Namun, roda zaman berputar, karena mengemudi ketek tak bisa jadi diandalkan untuk memenuhi kebutuhan hidupnya dan keluarga. Pada 1990, Yusuf sempat berhenti sejenak dari usaha ketek. Ia mencoba berdagang ikan, beradaptasi dengan situasi baru, sebab di tahun-tahun itu mulai terlihat tanda-tanda perubahan. Pelan tapi pasti, tradisi nyeberang ketek mulai tergerus oleh arus modernisasi.

Baca Juga:

Tahun 2003 menjadi babak pahit dalam hidupnya.  Ketika Wali Kota Palembang, Eddy Santana Putra  melakukan penggusuran lapak sekitar Benteng  Kuto Besak dekat Jembatan Ampera dan Pasar 16 Ilir.
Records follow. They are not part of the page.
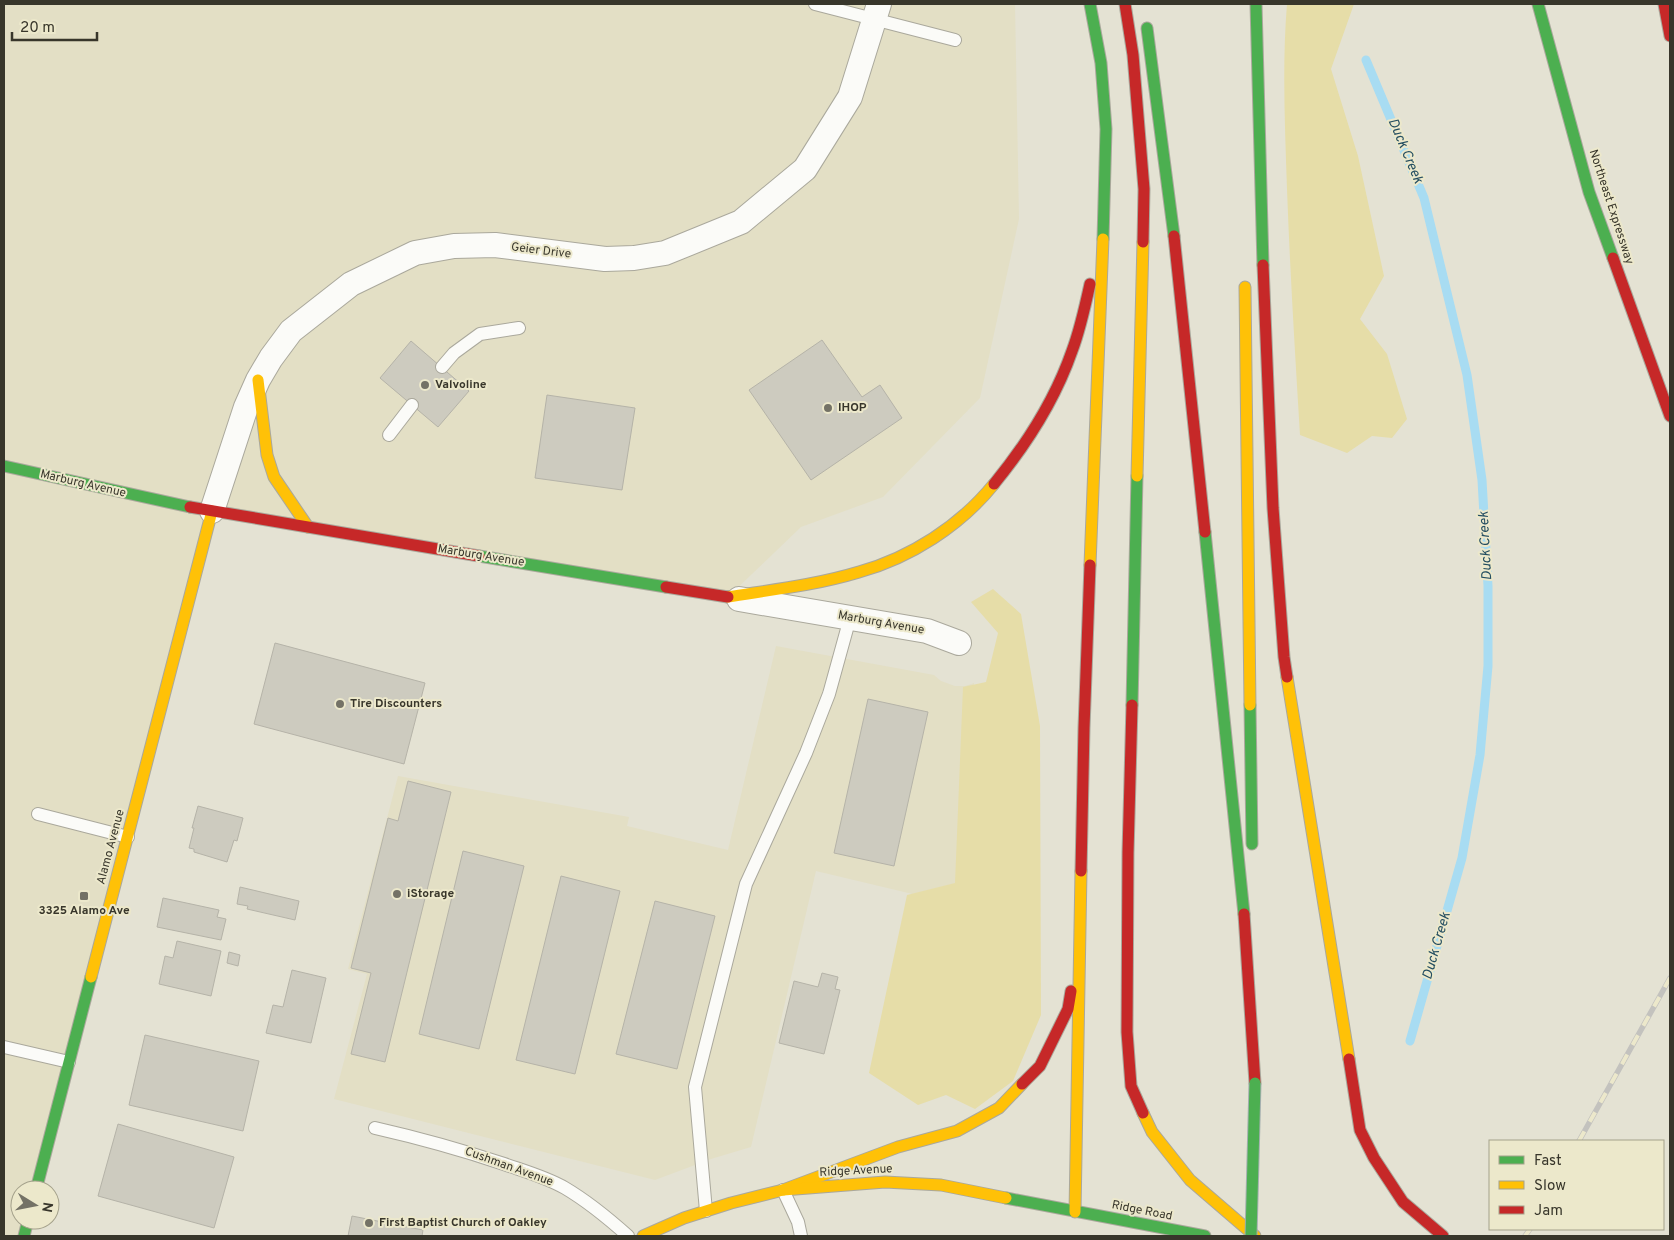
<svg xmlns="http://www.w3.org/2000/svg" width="1674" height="1240" font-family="Overpass,sans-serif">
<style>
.built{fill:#e3dfc5}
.green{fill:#e6dda8}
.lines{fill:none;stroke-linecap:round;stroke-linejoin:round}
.stream{stroke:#a8dcf2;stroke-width:9}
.building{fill:#cdcbbf;stroke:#b5b3a8}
.lane-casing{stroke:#aaa89c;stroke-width:14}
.street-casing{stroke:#aaa89c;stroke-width:26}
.fast-casing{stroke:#aaa89c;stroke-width:13}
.slow-casing{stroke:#aaa89c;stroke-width:13}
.jam-casing{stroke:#aaa89c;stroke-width:13}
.lane{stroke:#fbfbf8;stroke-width:12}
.street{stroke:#fbfbf8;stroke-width:24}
.fast{stroke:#4caf50;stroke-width:11}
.slow{stroke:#ffc107;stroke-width:11}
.jam{stroke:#c62828;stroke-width:11}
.rail-casing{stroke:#c3c2be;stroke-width:5.5}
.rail{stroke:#ece8cb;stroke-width:4;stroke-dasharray:11;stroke-linecap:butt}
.fast-bridge-casing{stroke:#a3afaf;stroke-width:13;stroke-linecap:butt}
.fast-bridge{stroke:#4caf50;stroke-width:11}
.poi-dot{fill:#747266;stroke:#ece8cb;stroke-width:2}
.labels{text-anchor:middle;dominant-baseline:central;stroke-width:4;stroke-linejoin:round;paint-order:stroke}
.street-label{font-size:12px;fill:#38362b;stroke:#ece8cb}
.poi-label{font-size:12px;font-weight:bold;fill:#38362b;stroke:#ece8cb;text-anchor:start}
.water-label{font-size:14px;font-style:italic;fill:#244e61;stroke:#ece8cb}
</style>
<rect width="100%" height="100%" fill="#e4e2d3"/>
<g class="built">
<path d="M4,4H1015L1019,219L980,398L883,497L801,527L728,597L212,511L36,1190H20V1220L24,1236H4Z"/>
<path d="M776,646L934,675L941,681L955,686H965L974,683L967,907L816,871L751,1147L711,1159L655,1180L334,1099L367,974L348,969L398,776L629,817L627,826L728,850Z"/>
</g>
<g class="green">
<path d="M1287,4H1354L1331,69L1358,156L1384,276L1360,319L1387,354L1407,419L1392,438L1372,436L1347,453L1300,435C1295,353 1290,271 1287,189C1285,128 1282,65 1287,4Z"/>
<path d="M993,589L1021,614L1040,726L1041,1015L1013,1081L975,1109L946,1095L918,1105L869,1073L907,895L955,883L963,687L986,682L998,633L971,602Z"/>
</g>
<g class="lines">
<path class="stream" d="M1366,60L1424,198L1467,375L1482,480L1488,586V666L1480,755L1462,858L1410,1041"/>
</g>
<g class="building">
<path d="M822,340L862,397L880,385L902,418L811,480L749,390Z"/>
<path d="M411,341L469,391L438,427L380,378Z"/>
<path d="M547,395L635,408L622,490L535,478Z"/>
<path d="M275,643L425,683L404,764L254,724Z"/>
<path d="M868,699L928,712L894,866L834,853Z"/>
<path d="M408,781L451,792L385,1062L351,1054L371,973L351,968L388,818L398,821Z"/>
<path d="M198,806L243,818L237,841L234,840L227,862L194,852V849L189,848L194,828H192Z"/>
<path d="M463,851L524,866L479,1049L419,1034Z"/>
<path d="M561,876L620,891L575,1074L516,1060Z"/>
<path d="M240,887L299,901L295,920L247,909L248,906L237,904Z"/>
<path d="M163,898L219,910L217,917L226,919L221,940L157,927Z"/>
<path d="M655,901L715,916L677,1069L616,1054Z"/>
<path d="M177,941L221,951L211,996L159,984L165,956L173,958Z"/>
<path d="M229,952L240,955L238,966L227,963Z"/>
<path d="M292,970L326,978L311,1043L266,1033L273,1005L283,1007Z"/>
<path d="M822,973L838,977L835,989L840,990L824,1054L779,1043L794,981L818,987Z"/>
<path d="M145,1035L259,1061L243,1131L129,1105Z"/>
<path d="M118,1124L234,1157L214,1228L98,1196Z"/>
<path d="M352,1216L423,1230L422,1236H348Z"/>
</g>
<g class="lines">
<defs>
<g id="lane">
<path d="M815,4L955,40"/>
<path d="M442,367L454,353L480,334L519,328"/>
<path d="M389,435L412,405"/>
<path d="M38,814L128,837"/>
<path d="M4,1047L69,1062"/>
<path d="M375,1128C419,1138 462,1150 504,1164C524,1171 546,1177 565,1188C587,1201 609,1219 628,1236"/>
<path d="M783,1190L798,1222L801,1236"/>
<path d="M706,1211L695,1087L746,884L806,753L829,694L850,618"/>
</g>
<g id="street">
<path d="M212,511L246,407L258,380L271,358L291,331L351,284L415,253L454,246L495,245L605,259L634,258L665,253L741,222L805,169L850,97L879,4"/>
<path d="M739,599L927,631L959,643"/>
</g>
<g id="fast">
<path d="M1090,4L1101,63L1106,129L1103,239"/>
<path d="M1256,4L1263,265"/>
<path d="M1538,4L1589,192L1613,258"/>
<path d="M1147,28L1174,236"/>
<path d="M4,466L190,507"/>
<path d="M1205,532L1244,914"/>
<path d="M479,556L666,587"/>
<path d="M1132,705L1137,476"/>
<path d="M1250,705L1252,844"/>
<path d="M36,1190L91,977"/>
<path d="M1006,1198L1205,1236"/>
<path d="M24,1236L28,1220"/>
</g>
<g id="slow">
<path d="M1245,287L1250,705"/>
<path d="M258,380L267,455L274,477L308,527"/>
<path d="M1137,476L1143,242"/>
<path d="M1090,565L1103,239"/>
<path d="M728,597C772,590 816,585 859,572C910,558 960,526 994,484"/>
<path d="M1287,677L1349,1059"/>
<path d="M91,977L212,511"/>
<path d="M1143,1113L1152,1132L1190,1180L1255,1236"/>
<path d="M783,1190L898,1147L957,1131L999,1108L1022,1084"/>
<path d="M1075,1212L1081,871"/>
<path d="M643,1236L684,1218L731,1203L783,1190L885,1182L941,1185L1006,1198"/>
</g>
<g id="jam">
<path d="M1125,4L1133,55L1144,189L1143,242"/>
<path d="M1664,4L1670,36"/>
<path d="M1174,236L1205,532"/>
<path d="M1613,258L1670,416"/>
<path d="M1263,265L1273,508L1284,657L1287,677"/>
<path d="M994,484C1026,445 1055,400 1072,351C1080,330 1085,307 1090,284"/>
<path d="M190,507L479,556"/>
<path d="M666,587L728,597"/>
<path d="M1132,705L1128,853L1127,1032L1131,1086L1143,1113"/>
<path d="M1081,871L1084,728L1090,565"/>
<path d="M1244,914L1255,1083"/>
<path d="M1349,1059L1360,1130L1374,1158L1403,1202L1443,1236"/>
<path d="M1022,1084L1040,1066L1068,1009L1071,991"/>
</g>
</defs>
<use href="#lane" class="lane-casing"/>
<use href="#street" class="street-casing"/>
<use href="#fast" class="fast-casing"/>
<use href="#slow" class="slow-casing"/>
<use href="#jam" class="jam-casing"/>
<use href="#lane" class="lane"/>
<use href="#street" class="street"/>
<use href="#fast" class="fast"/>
<use href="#slow" class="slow"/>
<use href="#jam" class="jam"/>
<defs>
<g id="rail">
<path d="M1579,1141L1670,978"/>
<path d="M1525,1236L1530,1229"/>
</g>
</defs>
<use href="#rail" class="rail-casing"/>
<use href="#rail" class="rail"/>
<defs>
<path id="fast-bridge" d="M1251,1236L1255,1083"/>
</defs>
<use href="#fast-bridge" class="fast-bridge-casing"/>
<use href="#fast-bridge" class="fast-bridge"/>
</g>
<g class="poi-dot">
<circle cx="425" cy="385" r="5"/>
<circle cx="828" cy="408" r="5"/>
<circle cx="340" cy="704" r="5"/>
<circle cx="397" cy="894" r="5"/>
<rect x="79" y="891" width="10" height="10" rx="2.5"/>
<circle cx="369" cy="1223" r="5"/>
</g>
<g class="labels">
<g class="street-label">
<text transform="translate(1611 207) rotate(72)">Northeast Expressway</text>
<text transform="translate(541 251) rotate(7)">Geier Drive</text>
<text transform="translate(83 484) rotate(13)">Marburg Avenue</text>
<text transform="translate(481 556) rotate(9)">Marburg Avenue</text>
<text transform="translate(881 623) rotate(10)">Marburg Avenue</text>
<text transform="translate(111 847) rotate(-75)">Alamo Avenue</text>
<text transform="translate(509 1167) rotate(20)">Cushman Avenue</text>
<text transform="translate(856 1171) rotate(-3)">Ridge Avenue</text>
<text transform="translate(1142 1211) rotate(11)">Ridge Road</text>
</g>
<g class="poi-label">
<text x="435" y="385">Valvoline</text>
<text x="838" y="408">IHOP</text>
<text x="350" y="704">Tire Discounters</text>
<text x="407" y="894">iStorage</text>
<text x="84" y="911" text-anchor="middle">3325 Alamo Ave</text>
<text x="379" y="1223">First Baptist Church of Oakley</text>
</g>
<g class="water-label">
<text transform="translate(1405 151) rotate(67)">Duck Creek</text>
<text transform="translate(1486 546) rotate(-93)">Duck Creek</text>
<text transform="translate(1437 946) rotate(-74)">Duck Creek</text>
</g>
</g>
<rect width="1674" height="1240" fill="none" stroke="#38362b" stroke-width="10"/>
<rect x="1489" y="1140" width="175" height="90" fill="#ece8cb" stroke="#a4a18b"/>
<rect x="1499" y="1156" width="25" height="8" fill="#4caf50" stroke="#a4a18b"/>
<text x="1534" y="1165" font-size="15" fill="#38362b">Fast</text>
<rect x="1499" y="1181" width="25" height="8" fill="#ffc107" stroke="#a4a18b"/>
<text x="1534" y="1190" font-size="15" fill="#38362b">Slow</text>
<rect x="1499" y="1206" width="25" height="8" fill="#c62828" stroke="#a4a18b"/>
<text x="1534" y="1215" font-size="15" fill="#38362b">Jam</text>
<g transform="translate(35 1205) rotate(100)"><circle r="24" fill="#ece8cb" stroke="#a4a18b"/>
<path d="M0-4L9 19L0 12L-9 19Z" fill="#747266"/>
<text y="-8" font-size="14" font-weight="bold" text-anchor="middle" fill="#38362b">N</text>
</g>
<path d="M12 32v8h85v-8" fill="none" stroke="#38362b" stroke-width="2.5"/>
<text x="20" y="32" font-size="15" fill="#38362b" stroke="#ece8cb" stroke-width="4" paint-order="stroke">20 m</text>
</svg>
Ia  pun kembali menjadi pengemudi ketek. Seiring Waktu terjadi perubahan signifikan. Dulu, antrean penumpang di dermaga tak pernah putus. Kini, jarang sekali ada orang yang mau menyeberang menggunakan ketek.

"Transportasi online seperti ojek online makin menguasai kota. Pasar-pasar besar di daerah hulu dan hilir bermunculan, membuat warga tak perlu jauh-jauh lagi ke Pasar 16," ucap Yusuf.
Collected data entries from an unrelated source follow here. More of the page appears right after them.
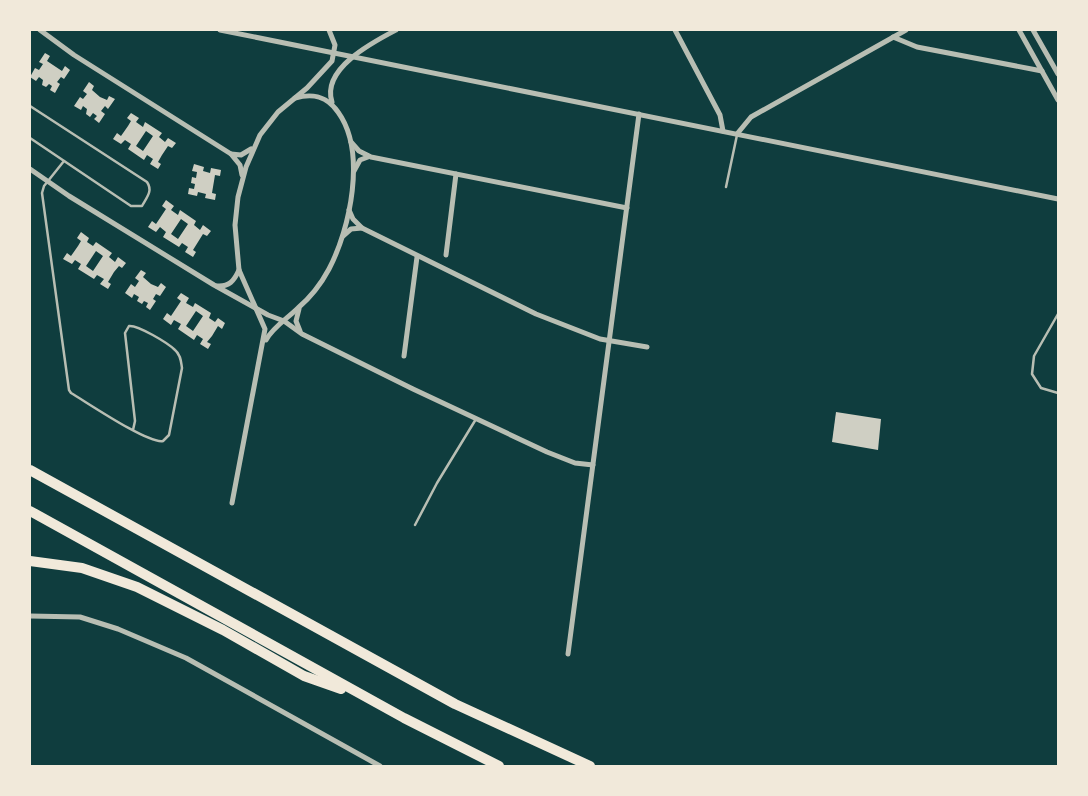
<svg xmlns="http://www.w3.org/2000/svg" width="1088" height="796" font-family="'Libre Baskerville',serif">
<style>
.building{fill:#cfcfc3;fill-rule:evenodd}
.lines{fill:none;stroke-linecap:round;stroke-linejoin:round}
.service{stroke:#b8beb3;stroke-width:2.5}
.minor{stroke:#b8beb3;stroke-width:5}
.motorway{stroke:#f1e9da;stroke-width:10}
</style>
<rect width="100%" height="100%" fill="#0f3d3e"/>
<g class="building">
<path d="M45,53L50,56L47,61L62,71L65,66L70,70L64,79L61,77L57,82L60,84L55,93L50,90L52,86L49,84L46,87L42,85L43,80L39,77L36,81L30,77L35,68L39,70L43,64L39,62Z"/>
<path d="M89,82L94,86L92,90L100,97L107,100L109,96L115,99L108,109L105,106L101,111L105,114L99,123L94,119L97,116L93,113L90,117L86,114L87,109L83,106L81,110L74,106L80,97L83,99L87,94L83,91Z"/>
<path d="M131,113L139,118L136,122L143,127L145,122L162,133L159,137L165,142L168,138L176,143L172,148L168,146L162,155L158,162L161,164L158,169L150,164L153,159L147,155L144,160L128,149L131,144L125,140L121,144L113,139L117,133L121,136L128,126L131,121L127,118ZM146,131L153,136L143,151L136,146Z"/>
<path d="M194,164L204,167L203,171L210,173L211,168L221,170L220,176L215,175L212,193L216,194L215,200L205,198L206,194L198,192L197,196L188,194L189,188L194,189L195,184L191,183L192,177L196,178L197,172L192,171Z"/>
<path d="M166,200L174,206L171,210L178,215L180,210L196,221L194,225L200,230L203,225L211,231L207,236L203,234L193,250L196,252L193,257L185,252L188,247L182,243L179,247L163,237L166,232L160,227L156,232L148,227L152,221L156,224L166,209L162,206ZM181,219L188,224L178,239L171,234Z"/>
<path d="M81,232L89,238L87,242L93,246L96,242L112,253L109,257L115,262L118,257L126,263L122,268L119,266L114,272L108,282L111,284L108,289L100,284L104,279L97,275L94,279L78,269L81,264L75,260L72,264L63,259L67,253L71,256L78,246L81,241L77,238ZM96,251L103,256L93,271L86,266Z"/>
<path d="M141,270L146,273L143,277L151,284L158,287L161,283L166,287L160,296L156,294L153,299L156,301L150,310L146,307L148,303L144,301L142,304L137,301L139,297L134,294L132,298L125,293L131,284L135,287L139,281L135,278Z"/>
<path d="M181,293L189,298L186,303L193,307L195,303L211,313L209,318L215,322L218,318L225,323L222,329L218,326L212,336L207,342L211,344L208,349L200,344L203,339L197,335L194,340L178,329L181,324L174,320L171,325L163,319L167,313L171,316L181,301L177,298ZM196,311L203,316L193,331L186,326Z"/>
<path d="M836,412L881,419L878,450L832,442Z"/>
</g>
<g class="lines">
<g class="service">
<path d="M30,106L147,182C153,191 147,197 142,206H131L30,138"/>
<path d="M64,161L44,186L42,193L69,390L71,393C88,403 148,444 163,441L169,435L182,368C181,362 181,355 175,350C168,343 138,325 129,326L125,333L135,421L133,430"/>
<path d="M726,187L737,135"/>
<path d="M1058,314L1034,356L1032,374L1041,388L1058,393"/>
<path d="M415,525L437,483L476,419"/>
</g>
<g class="minor">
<path d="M40,30L74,55L231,154"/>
<path d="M220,30L1058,199"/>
<path d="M675,30L720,115L723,131"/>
<path d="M1019,30L1058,100"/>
<path d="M1033,30L1058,74"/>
<path d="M893,37L917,47L1042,71"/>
<path d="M332,102C321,69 373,42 396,30"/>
<path d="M737,134L751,117L906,30"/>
<path d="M351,142L359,151L371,157L627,208"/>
<path d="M30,169L69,196L214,285L268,315L284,321L302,334L413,389L547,452L575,463L593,465"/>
<path d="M354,171L360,160L368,157"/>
<path d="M242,175L240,165L231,154L241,155L251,149"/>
<path d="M349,210L353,219L362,228L536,314L600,339L647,347"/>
<path d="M343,236L351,229L362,228"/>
<path d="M446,255L456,174"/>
<path d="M217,286C229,287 234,281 239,270"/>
<path d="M299,309L296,321L300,331"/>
<path d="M266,340C273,327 288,318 298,308C311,297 321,284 329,269C350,229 367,152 338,112C327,96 313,93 295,98"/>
<path d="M404,356L417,257"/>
<path d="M232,503L265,329L239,270L235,225L238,197L246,167L260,135L278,112L307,88L332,61L335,45L329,30"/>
<path d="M30,616L80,617L118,629L186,658L380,766"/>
<path d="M568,654L639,114"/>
</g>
<g class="motorway">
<path d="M30,470L455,704L590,766"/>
<path d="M30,511L404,718L499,766"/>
<path d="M30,561L82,568L137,587L223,630L304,676L341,689"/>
</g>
</g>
<rect width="1088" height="796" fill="none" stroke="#f1e9da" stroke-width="62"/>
</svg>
Di tengah perubahan itu, pria ini tetap bertahan. Karena, ketek adalah penghidupan yang ia jalani selama ini. Tak ada pilihan lain. Mencari pekerjaan di sektor informal pun sulit.  “Cukup dak cukup cukupke lah,” ucapnya pelan, menandakan bahwa bertahan adalah cara terbaik yang bisa ia pilih.

Andalkan Wisatawan

Kini, ketek lebih banyak dimanfaatkan saat hari libur sekolah atau di Waktu akhir pekan. Wisatawan yang ingin menyusuri Musi atau berkunjung ke Pulau Kemaro menjadi harapan terakhir.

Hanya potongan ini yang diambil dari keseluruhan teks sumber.